L’artiste devant une oeuvre double sur le thème de la solitude.

Jean-François Montagne: une oeuvre expressive et primitive

Si Jean-François Montagne semble timide de prime abord, sa peinture, elle, trahit une fougue à peine contenue. Pour le prochain mois, l’artiste invite le public dans son univers coloré et primitif.

À presque 40 ans, le Montréalais expose pour la première fois hors des grands centres. Et aussi pour la première fois depuis cinq ans, si l’on se fie à son CV. Le rendez-vous est donc doublement significatif.

« La peinture est ma raison d’être, dit-il. Je ne peux pas faire autrement. Il y a un caractère thérapeutique là-dedans. Et j’y vois un processus de réflexion sur moi-même. »

Jusqu’au 2 février prochain, il propose donc Identités, une fenêtre ouverte sur son imaginaire foisonnant, au centre d’exposition en arts visuels Boréart de Granby.

Les visiteurs auront d’ailleurs tôt fait de remarquer la diversité des oeuvres de Jean-François Montagne. Il n’y a pas de ligne directrice, admet-il, mais le style est résolument « néo-expressionniste et très primitif ».

On croirait même par moment y déceler la touche d’un enfant. « C’est vrai que ça rappelle souvent l’enfance, mais ce n’est pas mon point de départ », laisse entendre celui qui, ironiquement, travaille comme éducateur spécialisé dans une école primaire.

« Ça demeure expressif et très sauvage. Je préfère que ça vienne de l’inconscient, des émotions et des sentiments, plus que de démontrer mon savoir-faire. Je préfère laisser aller ma créativité. »

On le croit sans peine. L’exploration est visiblement au coeur de la démarche artistique de ce diplômé en arts visuels et médiatiques de l’Université du Québec à Montréal. La couleur aussi. Même si, parfois, il privilégie le noir et blanc, comme pour donner un poids supplémentaire à ses oeuvres.

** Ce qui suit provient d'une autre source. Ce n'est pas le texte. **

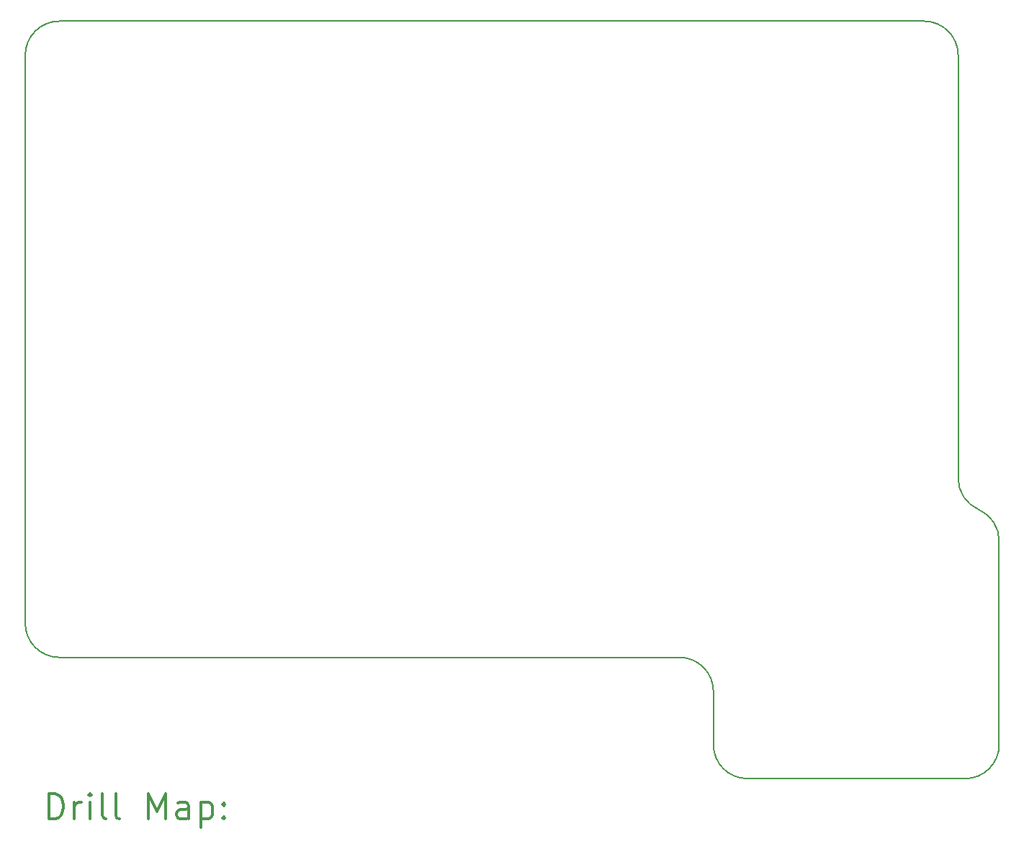
<source format=gbr>
%FSLAX45Y45*%
G04 Gerber Fmt 4.5, Leading zero omitted, Abs format (unit mm)*
G04 Created by KiCad (PCBNEW (5.1.9)-1) date 2021-01-20 21:35:34*
%MOMM*%
%LPD*%
G01*
G04 APERTURE LIST*
%TA.AperFunction,Profile*%
%ADD10C,0.200000*%
%TD*%
%ADD11C,0.200000*%
%ADD12C,0.300000*%
G04 APERTURE END LIST*
D10*
X25261495Y-10742729D02*
G75*
G02*
X25020530Y-10375704I159036J367025D01*
G01*
X21742719Y-12482290D02*
G75*
G02*
X22142719Y-12882471I0J-400000D01*
G01*
X25261495Y-10742729D02*
G75*
G02*
X25502459Y-11109757I-159036J-367025D01*
G01*
X25502443Y-13508927D02*
G75*
G02*
X25102443Y-13908924I-400000J3D01*
G01*
X22542434Y-13908924D02*
G75*
G02*
X22142435Y-13508743I0J400000D01*
G01*
X22542435Y-13908924D02*
X25102443Y-13908924D01*
X22142719Y-12882471D02*
X22142435Y-13508743D01*
X14651817Y-12482290D02*
X21742719Y-12482290D01*
X14451817Y-12482290D02*
G75*
G02*
X14051817Y-12082290I0J400000D01*
G01*
X24620530Y-4996163D02*
G75*
G02*
X25020530Y-5396163I0J-400000D01*
G01*
X14051817Y-5396163D02*
G75*
G02*
X14451817Y-4996163I400000J0D01*
G01*
X25502459Y-11109757D02*
X25502443Y-13508927D01*
X25020530Y-5396163D02*
X25020530Y-10375704D01*
X14451817Y-4996163D02*
X24620530Y-4996163D01*
X14051817Y-5396163D02*
X14051817Y-12082290D01*
X14651817Y-12482290D02*
X14451817Y-12482290D01*
D11*
D12*
X14328245Y-14384639D02*
X14328245Y-14084639D01*
X14399674Y-14084639D01*
X14442531Y-14098925D01*
X14471103Y-14127496D01*
X14485388Y-14156067D01*
X14499674Y-14213210D01*
X14499674Y-14256067D01*
X14485388Y-14313210D01*
X14471103Y-14341782D01*
X14442531Y-14370353D01*
X14399674Y-14384639D01*
X14328245Y-14384639D01*
X14628245Y-14384639D02*
X14628245Y-14184639D01*
X14628245Y-14241782D02*
X14642531Y-14213210D01*
X14656817Y-14198925D01*
X14685388Y-14184639D01*
X14713960Y-14184639D01*
X14813960Y-14384639D02*
X14813960Y-14184639D01*
X14813960Y-14084639D02*
X14799674Y-14098925D01*
X14813960Y-14113210D01*
X14828245Y-14098925D01*
X14813960Y-14084639D01*
X14813960Y-14113210D01*
X14999674Y-14384639D02*
X14971103Y-14370353D01*
X14956817Y-14341782D01*
X14956817Y-14084639D01*
X15156817Y-14384639D02*
X15128245Y-14370353D01*
X15113960Y-14341782D01*
X15113960Y-14084639D01*
X15499674Y-14384639D02*
X15499674Y-14084639D01*
X15599674Y-14298925D01*
X15699674Y-14084639D01*
X15699674Y-14384639D01*
X15971103Y-14384639D02*
X15971103Y-14227496D01*
X15956817Y-14198925D01*
X15928245Y-14184639D01*
X15871103Y-14184639D01*
X15842531Y-14198925D01*
X15971103Y-14370353D02*
X15942531Y-14384639D01*
X15871103Y-14384639D01*
X15842531Y-14370353D01*
X15828245Y-14341782D01*
X15828245Y-14313210D01*
X15842531Y-14284639D01*
X15871103Y-14270353D01*
X15942531Y-14270353D01*
X15971103Y-14256067D01*
X16113960Y-14184639D02*
X16113960Y-14484639D01*
X16113960Y-14198925D02*
X16142531Y-14184639D01*
X16199674Y-14184639D01*
X16228245Y-14198925D01*
X16242531Y-14213210D01*
X16256817Y-14241782D01*
X16256817Y-14327496D01*
X16242531Y-14356067D01*
X16228245Y-14370353D01*
X16199674Y-14384639D01*
X16142531Y-14384639D01*
X16113960Y-14370353D01*
X16385388Y-14356067D02*
X16399674Y-14370353D01*
X16385388Y-14384639D01*
X16371103Y-14370353D01*
X16385388Y-14356067D01*
X16385388Y-14384639D01*
X16385388Y-14198925D02*
X16399674Y-14213210D01*
X16385388Y-14227496D01*
X16371103Y-14213210D01*
X16385388Y-14198925D01*
X16385388Y-14227496D01*
M02*

</source>
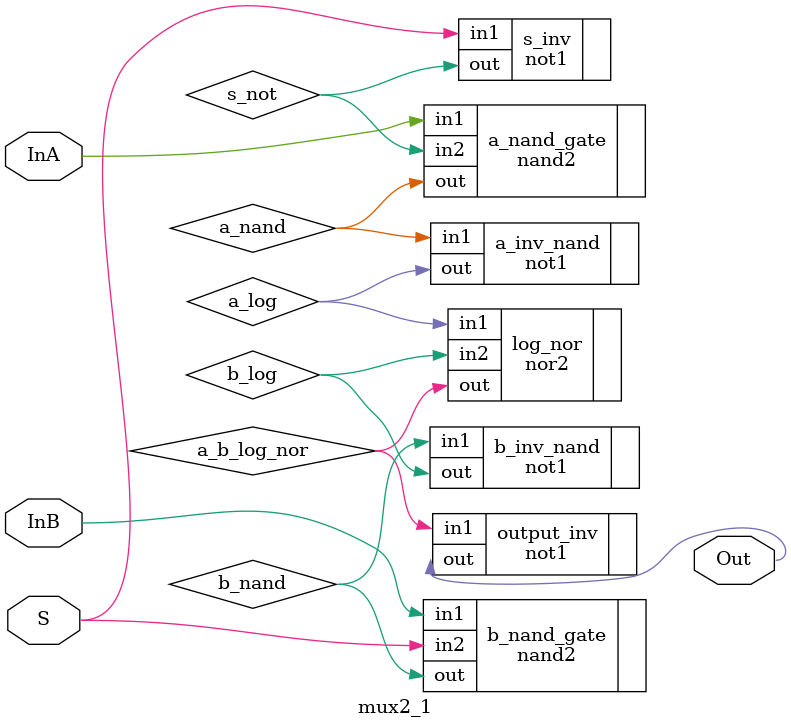
<source format=v>
/*
    CS/ECE 552 Spring '20
    Homework #1, Problem 1

    2-1 mux template
*/
module mux2_1(InA, InB, S, Out);
    input   InA, InB;
    input   S;
    output  Out;

    // YOUR CODE HERE
    // this contains the signal S inverted
    wire s_not;

    // this contains the nand of a, b with s/~s
    wire a_nand;
    wire b_nand;

    // this contains the inverted nand outputs
    wire a_log;
    wire b_log;

    // this contains the nor'd logic statements
    wire a_b_log_nor;

    // create the 4 not gates needed by this circuit
    not1 s_inv(.in1(S), .out(s_not));

    // create the nand gates required for the circuit
    nand2 a_nand_gate(.in1(InA), .in2(s_not), .out(a_nand));
    nand2 b_nand_gate(.in1(InB), .in2(S), .out(b_nand));

    // invert the nand gates
    not1 a_inv_nand(.in1(a_nand), .out(a_log));
    not1 b_inv_nand(.in1(b_nand), .out(b_log));

    // create the nor gate
    nor2 log_nor(.in1(a_log), .in2(b_log), .out(a_b_log_nor));

    not1 output_inv(.in1(a_b_log_nor), .out(Out));

endmodule

</source>
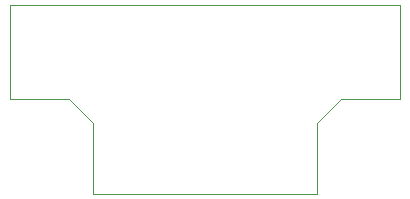
<source format=gbr>
G04 #@! TF.GenerationSoftware,KiCad,Pcbnew,(5.1.2-1)-1*
G04 #@! TF.CreationDate,2019-11-24T12:47:18+01:00*
G04 #@! TF.ProjectId,Amiga_DB23_RGBS_out,416d6967-615f-4444-9232-335f52474253,rev?*
G04 #@! TF.SameCoordinates,Original*
G04 #@! TF.FileFunction,Profile,NP*
%FSLAX46Y46*%
G04 Gerber Fmt 4.6, Leading zero omitted, Abs format (unit mm)*
G04 Created by KiCad (PCBNEW (5.1.2-1)-1) date 2019-11-24 12:47:18*
%MOMM*%
%LPD*%
G04 APERTURE LIST*
%ADD10C,0.050000*%
G04 APERTURE END LIST*
D10*
X118000000Y-58000000D02*
X116000000Y-60000000D01*
X95000000Y-58000000D02*
X97000000Y-60000000D01*
X116000000Y-66000000D02*
X97000000Y-66000000D01*
X116000000Y-60000000D02*
X116000000Y-66000000D01*
X123000000Y-58000000D02*
X118000000Y-58000000D01*
X97000000Y-60000000D02*
X97000000Y-66000000D01*
X90000000Y-58000000D02*
X95000000Y-58000000D01*
X90000000Y-50000000D02*
X90000000Y-58000000D01*
X123000000Y-50000000D02*
X123000000Y-58000000D01*
X90000000Y-50000000D02*
X123000000Y-50000000D01*
M02*

</source>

« La peinture est ma raison d’être. Je ne peux pas faire autrement. »
Jean-François Montagne

Il montre en exemple deux immenses tableaux sur bois formant une seule et même oeuvre où se dressent un petit personnage et une montagne, surplombant un amas d’objets monochromes esquissés de façon presque automatique. « À travers cela, je voulais exprimer la solitude », explique M. Montagne.

Le bois est d’ailleurs son support de prédilection, en raison de son grain et des possibilités qu’il permet, bien qu’il ne dédaigne pas non plus se pencher sur des canevas traditionnels. Il utilise tantôt le crayon acrylique, tantôt la peinture acrylique et le crayon à l’huile, y ajoutant parfois de la teinture pour modifier les textures.

Pour Identités, Jean-François Montagne a choisi de présenter une quinzaine d’oeuvres principalement récentes, souvent composées de deux, trois ou plusieurs tableaux sous forme de polyptyques. « Chacun est unique, mais ils composent aussi un tout », termine-t-il.

L’artiste sera présent au vernissage de l’exposition qui se déroulera ce dimanche 12 janvier de 13 h à 16 h.